Wichita emergency medicine physician Mark Mosley declared that “vitamins, minerals, herbs, massage, chiropractory, homeopathy and other ‘alternative’ approaches” were not legitimate medicine (April 24 Opinion). He admonished “real physicians” to “protect patients from harm.” How? “To say, ‘Prove it first.’”
In the spirit of intelligent debate, let’s take these assertions one at a time, starting with “protect patients from harm.” How do alternative approaches stack up to pharmaceuticals?
Fact: Adverse drug reactions from prescription drugs (supposedly “safe and effective” based upon drug trials) contribute to about 106,000 deaths per year.
What about death from vitamins?
According to a 2009 Poison Control Center report, over the past 27 years – the complete time frame that the data has been available – there have been zero deaths attributable to vitamins.
The word “vitamin” had not even been invented at the time of the infamous Flexner Report in 1910. Nutritional medicine is a relatively young science, poorly represented in pharmaceutically dominated medical education.
Using vitamin C as just one example: Does it come as a surprise to a non-nutritionally trained physician that a PubMed search on “ascorbic acid” yields 32,232 full text journal articles? “Vitamin” yields 143,432 and “herbal” yields 19,060 journal articles. Do these studies have “no value”?
Perhaps Mosley is unaware of the criticisms of “evidence-based medicine” (EBM) coming from his own colleagues: Based only on statistical empiricism, EBM misrepresents the basic philosophy of science; the EBM definition of “evidence” is quite narrow, excluding important clinical information, and is not itself “evidenced-based”; EBM, while seeking to limit bias, has created a “paradigm of bias” replete with expensive data, often of limited use in clinical care; the narrow-minded reliance on EBM threatens the autonomy of the doctor/patient relationship.

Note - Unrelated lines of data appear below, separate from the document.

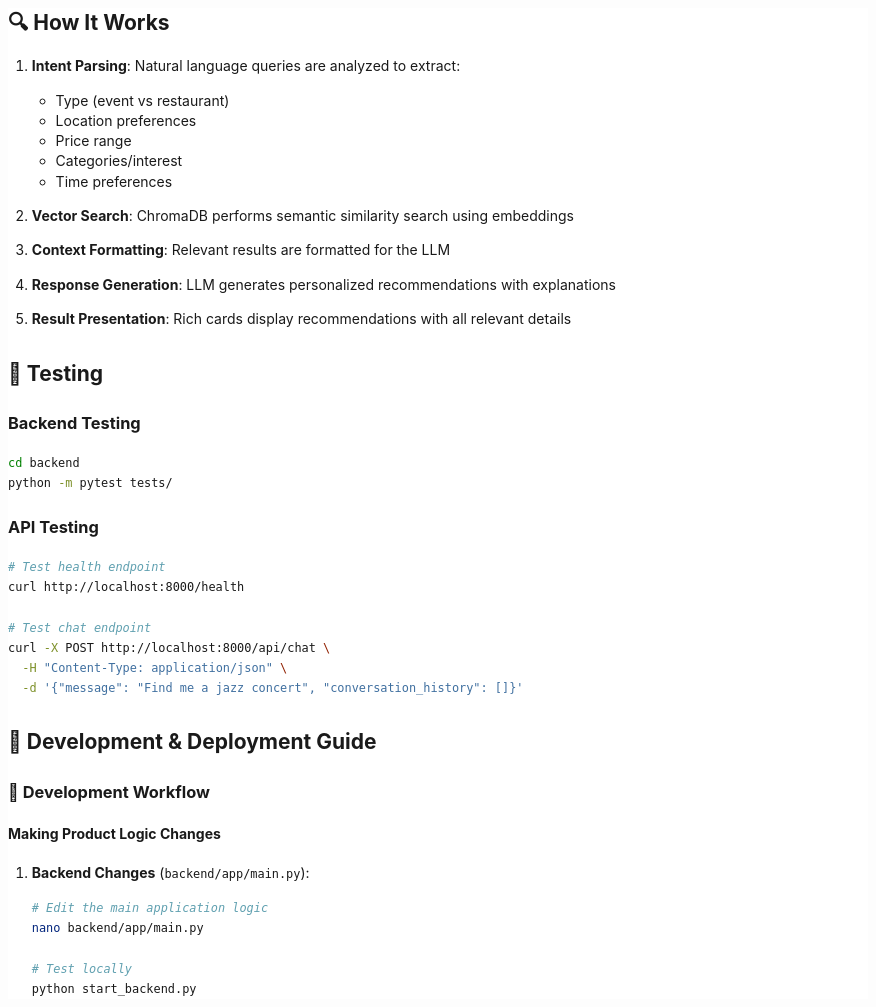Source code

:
 ```json
```

## 🔍 How It Works

1. **Intent Parsing**: Natural language queries are analyzed to extract:
   - Type (event vs restaurant)
   - Location preferences
   - Price range
   - Categories/interest
   - Time preferences

2. **Vector Search**: ChromaDB performs semantic similarity search using embeddings

3. **Context Formatting**: Relevant results are formatted for the LLM

4. **Response Generation**: LLM generates personalized recommendations with explanations

5. **Result Presentation**: Rich cards display recommendations with all relevant details

## 🧪 Testing

### Backend Testing
```bash
cd backend
python -m pytest tests/
```

### API Testing
```bash
# Test health endpoint
curl http://localhost:8000/health

# Test chat endpoint
curl -X POST http://localhost:8000/api/chat \
  -H "Content-Type: application/json" \
  -d '{"message": "Find me a jazz concert", "conversation_history": []}'
```

## 🚀 Development & Deployment Guide

### 🔧 **Development Workflow**

#### **Making Product Logic Changes**

1. **Backend Changes** (`backend/app/main.py`):
   ```bash
   # Edit the main application logic
   nano backend/app/main.py
   
   # Test locally
   python start_backend.py
   ```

Those readers concerned about government intrusion into medical care should take heed: EBM “proof” is a growing subterfuge for powerful lobbies of the food and drug industry to insert this Trojan horse into your lives. If unbridled, it will result in the Food and Drug Administration “declaring unproven” the very treatments that Mosley took aim at in his commentary, thus limiting access to the care of your choice.
If you think the EBM paradigm (first proposed in 1991 and growing) of medical care provides “legitimate proof” of effectiveness and adequately serves the wellness needs of humankind, stop by, day or night, and visit Mosley’s crowded ER waiting room.